妹に全てを奪われた伯爵令嬢は遠い国で愛を知る
「セラ、もう終わったことだ。こうして無事なんだし、気にしなくても――」

「黙ってろ」
 ユリウス様がリュオンの言葉を断ち切った。
 ノエル様にも冷たく見つめられて、リュオンは気まずそうに目を逸らした。

「教えてくれ、ドロシー」
 ユリウス様やノエル様の視線を受けて、ドロシーは素人にもわかりやすいよう嚙み砕いた説明を始めた。

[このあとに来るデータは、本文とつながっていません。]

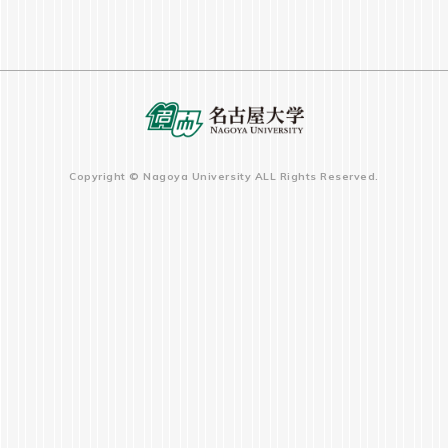
Copyright © Nagoya University ALL Rights Reserved.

「そうね、水槽を想像してみて。水槽の最下部には絶えず水が湧き出る泉があるの。おかげで水槽からはいつも水が溢れてる。水槽の中の水は生命力で、溢れた水は魔力。あたしたち魔女は溢れた水の余剰分を魔力として使ってるから、どんなに魔法を使っても大丈夫ってわけ」

 彼女はぴっと人差し指を立てた。

「それを前提とした上で、リュオンが唱えた呪文を思い出してみなさい。『魔と生命を隔てる境は壊れよ』――要するにこの子は水槽そのものをぶっ壊して、生命力を丸ごと魔力に変換しようとしたの。あたしが禁じ手だって言った理由がわかったでしょ? この子がやろうとしたのは自殺よ。片方の《魔力環》が赤く変色してしまったのは身体からの警告。生命力と魔力の境目が曖昧になっちゃったから、このまま魔法を使ったら危険です、下手すりゃ死にますよって言ってるのよ」

 私は遠くなりかけた意識を気力で繋ぎとめた。
 全ては私のための行いだ。私には知る義務がある。